* _To do_: Beneath this instruction is a block of data; output from it exactly the lines that run from the one containing "bleibt robust" through the one containing "Die aktuelle", inclusive.

* _Raw data_:
● ● ● ● ● ● ●
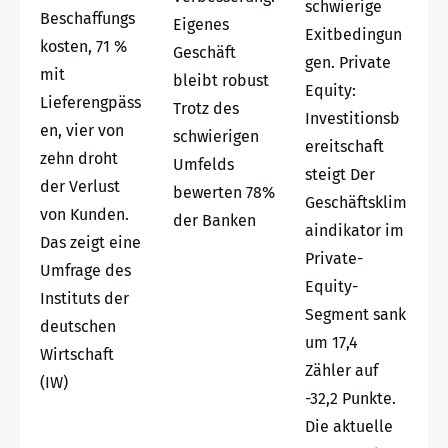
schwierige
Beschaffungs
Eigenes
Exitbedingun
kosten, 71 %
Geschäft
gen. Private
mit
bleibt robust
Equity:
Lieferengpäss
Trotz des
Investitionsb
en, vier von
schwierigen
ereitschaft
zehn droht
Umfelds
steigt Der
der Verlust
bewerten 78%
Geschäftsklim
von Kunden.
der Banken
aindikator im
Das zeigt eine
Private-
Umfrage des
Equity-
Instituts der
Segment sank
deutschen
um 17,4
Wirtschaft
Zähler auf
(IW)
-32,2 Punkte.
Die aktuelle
● ● ● ● ● ● ●
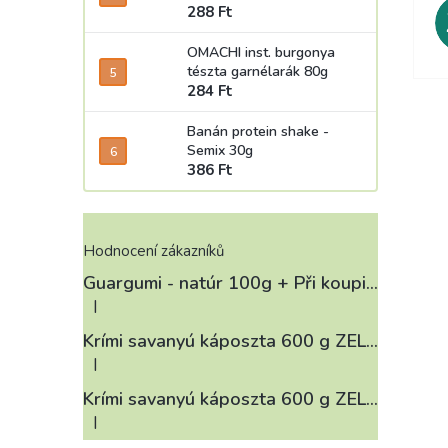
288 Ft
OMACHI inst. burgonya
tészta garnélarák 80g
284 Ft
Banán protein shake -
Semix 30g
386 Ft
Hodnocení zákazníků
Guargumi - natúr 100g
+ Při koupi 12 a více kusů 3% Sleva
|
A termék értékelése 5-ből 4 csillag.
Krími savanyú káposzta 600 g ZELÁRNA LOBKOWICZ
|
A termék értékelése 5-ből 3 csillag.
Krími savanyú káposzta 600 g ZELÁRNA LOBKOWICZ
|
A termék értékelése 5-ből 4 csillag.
● ● ● ● ● ● ●
* _Written response_:
bleibt robust
Equity:
Lieferengpäss
Trotz des
Investitionsb
en, vier von
schwierigen
ereitschaft
zehn droht
Umfelds
steigt Der
der Verlust
bewerten 78%
Geschäftsklim
von Kunden.
der Banken
aindikator im
Das zeigt eine
Private-
Umfrage des
Equity-
Instituts der
Segment sank
deutschen
um 17,4
Wirtschaft
Zähler auf
(IW)
-32,2 Punkte.
Die aktuelle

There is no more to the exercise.